Forming \(A^2\) costs about \(O(n^3)\) with \(n=5000\), and then multiplying by \(\vec x\) costs \(O(n^2)\). Computing \(A(A\vec x)\) uses two matrix-vector products, costing \(2O(n^2)\). The second method avoids the expensive matrix-matrix product.
Let
\[ A=\begin{bmatrix}4&0\\0&1\end{bmatrix}, \qquad \vec x_0=\begin{bmatrix}1\\1\end{bmatrix}. \]
Compute the direction of \(A^k\vec x_0\) as \(k\to\infty\).
We have
\[ A^k\vec x_0= \begin{bmatrix}4^k&0\\0&1\end{bmatrix} \begin{bmatrix}1\\1\end{bmatrix} = \begin{bmatrix}4^k\\1\end{bmatrix}. \]

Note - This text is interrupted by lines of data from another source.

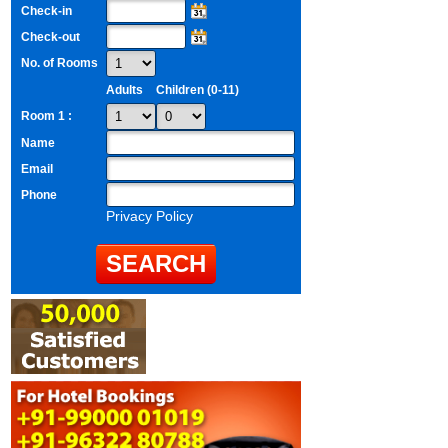
Check-in
Check-out
No. of Rooms
Adults
Children (0-11)
Room 1 :
Name
Email
Phone
Privacy Policy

After normalization, the second component becomes negligible compared with the first. The direction converges to
\[ \operatorname{span}\left\{\begin{bmatrix}1\\0\end{bmatrix}\right\}. \]
For
\[ A=\begin{bmatrix}2&1\\1&2\end{bmatrix}, \]
compute the Rayleigh quotient at \(\vec x=(1,0)^T\) and at \(\vec y=(1,1)^T\).
For \(\vec x=(1,0)^T\),
\[ R_A(\vec x)=\frac{\vec x^TA\vec x}{\vec x^T\vec x}=2. \]
For \(\vec y=(1,1)^T\),
\[ A\vec y=(3,3)^T, \]
so
\[ R_A(\vec y)=\frac{\vec y^TA\vec y}{\vec y^T\vec y} =\frac{6}{2}=3. \]

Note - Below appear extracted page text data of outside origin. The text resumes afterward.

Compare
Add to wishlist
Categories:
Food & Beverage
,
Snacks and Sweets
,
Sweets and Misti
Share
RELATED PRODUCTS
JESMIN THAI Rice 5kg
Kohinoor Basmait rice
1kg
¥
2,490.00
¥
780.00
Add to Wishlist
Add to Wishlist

Indeed, \(\vec y\) is an eigenvector with eigenvalue \(3\).
Suppose a symmetric matrix has eigenvalues \(10,9,1\). What is the approximate convergence ratio of the power method?
The convergence ratio is approximately
\[ \left|\frac{\lambda_2}{\lambda_1}\right|=\frac{9}{10}=0.9. \]

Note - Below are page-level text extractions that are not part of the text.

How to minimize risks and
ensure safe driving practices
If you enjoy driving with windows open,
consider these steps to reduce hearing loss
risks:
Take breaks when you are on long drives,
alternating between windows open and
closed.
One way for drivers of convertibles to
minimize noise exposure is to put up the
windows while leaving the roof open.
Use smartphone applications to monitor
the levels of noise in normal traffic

This is close to \(1\), so convergence may be slow.
Let \(P\) be a column-stochastic matrix. Why is a stationary distribution an eigenvector problem?
A stationary distribution \(\vec \pi\) satisfies
\[ P\vec \pi=\vec \pi. \]
This is exactly the eigenvalue equation with eigenvalue \(1\):
\[ P\vec \pi=1\cdot \vec \pi. \]
Use an AI assistant as a study partner, but verify all mathematical claims by computation or proof.
Ask an AI assistant:
Explain why computing \((AB)x\) by forming \(AB\) first is usually inefficient. Give a numerical example with dimensions.
Then check whether the stated operation counts match the formulas in this chapter.
Ask an AI assistant to write a Python implementation of the power method. Test it on:
\[ A=\begin{bmatrix}3&1\\1&2\end{bmatrix} \]
and compare the output with numpy.linalg.eig.
Ask an AI assistant:
Why is the Rayleigh quotient a weighted average of eigenvalues for symmetric matrices?
Then rewrite the explanation using the spectral decomposition \(A=QDQ^T\).
Ask an AI assistant to produce examples where the power method fails or converges slowly. For each example, compute the eigenvalues and explain the behavior using \(|\lambda_2/\lambda_1|\).